Wynn returned after missing two games with a thumb sprain and threw for two touchdowns as No. 13 Utah routed San Jose State 56-3 Saturday night.
The Utes didn't allow a sack and Wynn capitalized on the lack of pressure, completing 14-of-18 passes for 124 yards before heading back to the sidelines after just one series in the third quarter. The Utes were already running away with the game and had no reason to risk aggravating Wynn's right thumb.
"The offensive line did a great job. I didn't get touched the whole night. No one even came close to me," Wynn said. "We're right where we need to be. We can get better, but tonight we played a pretty complete game."
We can get better, but tonight we played a pretty complete game.
A different player scored each of Utah's eight touchdowns, including four in the second quarter to blow open the Utes' 20th straight win at home. The defense held San Jose State to 172 yards of offense, and the Spartans converted just once on 12 third downs.
Utah (4-0) also didn't turn the ball over for the first time in a game this season and had only one penalty -- a false start with 5:32 left to play.
"I can't remember the last time my team had just one penalty for 5 yards," coach Kyle Whittingham said.
The blowout loss ended a rough month for San Jose State (1-3), which also made losing trips to top-ranked Alabama and No. 11 Wisconsin in the first two weeks of the season.
First-year coach Mike MacIntyre conceded that the schedule may have taken a toll on the Spartans.
"It looks like it did tonight. Before tonight I wouldn't have said that," MacIntyre said.
The Spartans have been thinned by injuries and were obviously weary the last time they faced Utah's starting offense. The Utes marched 71 yards and scored on Matt Asiata's 1-yard run to go up 42-3.
Harrison Waid scored the Spartans' only points on a 20-yard field goal that pulled San Jose State within 7-3 in the first quarter.
The Spartans needed Brandon Driver's 71-yard kickoff return to set up that score and never really got close again as Utah scored the next seven touchdowns.
The Spartans didn't help themselves much, either, Saturday with several mistakes that led to a 27.4 yard punting average.
"We were horrible on special teams," McIntyre said. "That's my fault as a coach."
We were horrible on special teams. That's my fault as a coach.
The low point was a botched punt that bounced off the offensive line right to Utah's Reggie Topps, who easily ran it in 10 yards for a touchdown.
San Jose State didn't want to kick it to Utah's Shaky Smithson, who had returns for touchdowns in each of the previous two games, but it backfired. Quarterback Jordan La Secla assumed punting duties with a few line drives that Smithson had no chance of fielding, but his third punt was a little too low and bounced off teammate Cedric Lousi's arm, right to Topps for a quick 10-yard touchdown return.
The Spartans went back to punter Jens Alvernik on the next series, but his first kick of the night was blocked and set up the Utes at the 20-yard line. Eddie Wide scored on an 8-yard run to put the Utes up 28-3.

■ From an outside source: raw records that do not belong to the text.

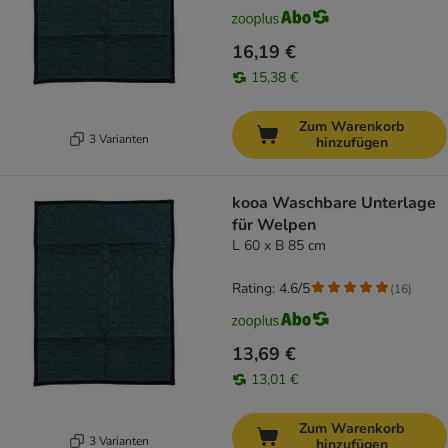
16,19 €
15,38 €
Zum Warenkorb
3 Varianten
hinzufügen
kooa Waschbare Unterlage
für Welpen
L 60 x B 85 cm
Rating: 4.6/5
(
16
)
13,69 €
13,01 €
Zum Warenkorb
3 Varianten
hinzufügen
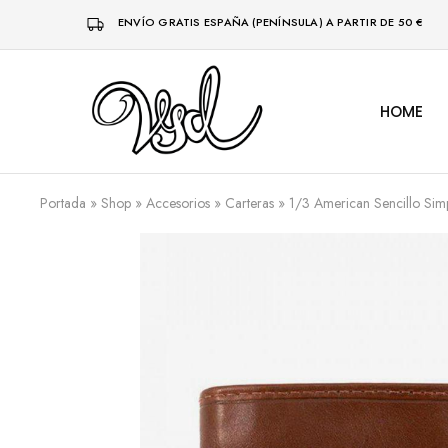
ENVÍO GRATIS ESPAÑA (PENÍNSULA) A PARTIR DE 50 €
HOME
Vsd
Ropa
y
complementos
desde
1996
Portada
»
Shop
»
Accesorios
»
Carteras
»
1/3 American Sencillo Sim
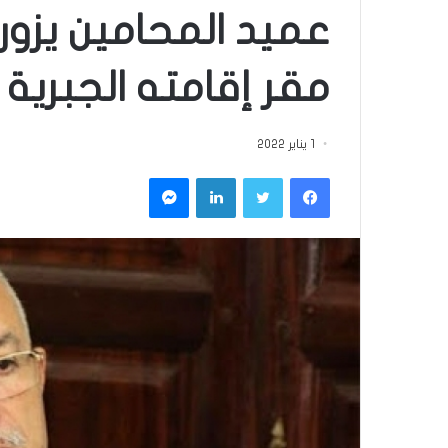
عميد المحامين يزور 
مقر إقامته الجبرية 
1 يناير 2022
فيسبوك
تويتر
لينكدإن
ماسنجر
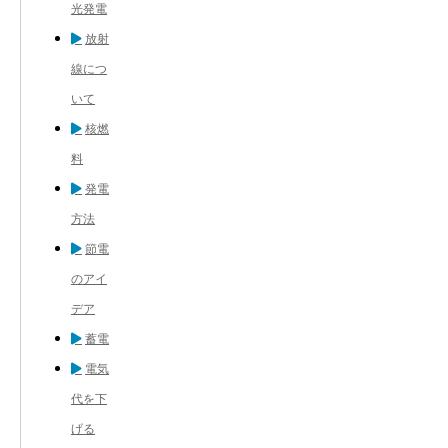
光発電
放射
線につ
いて
核燃
料
発電
方法
節電
のアイ
デア
蓄電
電気
代を下
げる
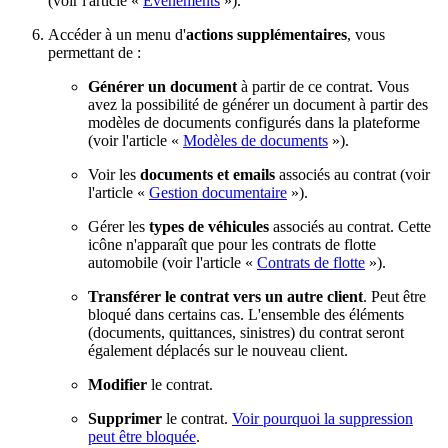
(voir l'article «
Événements
»).
Accéder à un menu d'
actions supplémentaires
, vous
permettant de :
Générer un document
à partir de ce contrat. Vous
avez la possibilité de générer un document à partir des
modèles de documents configurés dans la plateforme
(voir l'article «
Modèles de documents
»).
Voir les
documents et emails
associés au contrat (voir
l'article «
Gestion documentaire
»).
Gérer les
types de véhicules
associés au contrat. Cette
icône n'apparaît que pour les contrats de flotte
automobile (voir l'article «
Contrats de flotte
»).
Transférer le contrat vers un autre client
. Peut être
bloqué dans certains cas. L'ensemble des éléments
(documents, quittances, sinistres) du contrat seront
également déplacés sur le nouveau client.
Modifier
le contrat.
Supprimer
le contrat.
Voir pourquoi la suppression
peut être bloquée
.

"I was supposed to get the ball 10-to-12 feet in the air, but I got it up like five," La Secla said. "I needed to find a lane to get the ball away, and there wasn't one."

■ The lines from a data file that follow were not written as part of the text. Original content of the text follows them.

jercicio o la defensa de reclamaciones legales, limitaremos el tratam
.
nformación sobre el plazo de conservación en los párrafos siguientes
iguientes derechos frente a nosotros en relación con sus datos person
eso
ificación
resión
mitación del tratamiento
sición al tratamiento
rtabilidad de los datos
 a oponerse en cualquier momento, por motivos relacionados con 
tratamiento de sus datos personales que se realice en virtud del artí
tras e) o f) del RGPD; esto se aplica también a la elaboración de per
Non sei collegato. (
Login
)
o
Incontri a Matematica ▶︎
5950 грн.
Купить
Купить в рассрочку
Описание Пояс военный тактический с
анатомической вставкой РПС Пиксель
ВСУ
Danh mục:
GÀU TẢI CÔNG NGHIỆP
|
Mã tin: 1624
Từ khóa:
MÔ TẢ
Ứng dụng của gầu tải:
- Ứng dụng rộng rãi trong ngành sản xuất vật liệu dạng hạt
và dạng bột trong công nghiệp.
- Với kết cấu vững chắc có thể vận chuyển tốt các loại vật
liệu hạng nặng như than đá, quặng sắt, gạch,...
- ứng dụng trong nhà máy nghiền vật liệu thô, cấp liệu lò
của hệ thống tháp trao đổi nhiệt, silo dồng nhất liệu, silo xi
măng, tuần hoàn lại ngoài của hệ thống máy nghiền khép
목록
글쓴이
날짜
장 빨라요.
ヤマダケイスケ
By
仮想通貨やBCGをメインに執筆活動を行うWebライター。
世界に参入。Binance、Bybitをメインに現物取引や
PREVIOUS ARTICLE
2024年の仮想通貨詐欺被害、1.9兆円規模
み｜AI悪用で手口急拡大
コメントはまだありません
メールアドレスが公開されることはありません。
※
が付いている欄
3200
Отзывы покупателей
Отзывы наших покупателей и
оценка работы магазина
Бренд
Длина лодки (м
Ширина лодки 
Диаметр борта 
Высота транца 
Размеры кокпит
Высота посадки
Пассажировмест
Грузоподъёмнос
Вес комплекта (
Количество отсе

Wynn found tight end Dallin Rogers all alone between the hash marks for a 36-yard touchdown that put the Utes up 35-3 with 2:02 left in the first half.
Utah scored on its first offensive play -- a 43-yard reverse from Wide to Reggie Dunn, who turned the corner in front of the Utah sideline and had a clear path to the end zone.
"We have been working on that play for more than two weeks now, and I knew we were going to come out with it. The linemen blocked everything to perfection and I got a good pitch from Eddie," Dunn said. "As soon as I got the ball, I knew I was gone."
Driver almost answered for San Jose State right away on the kickoff, but the Utes' Mike Honeycutt ran him down at the Utah 20.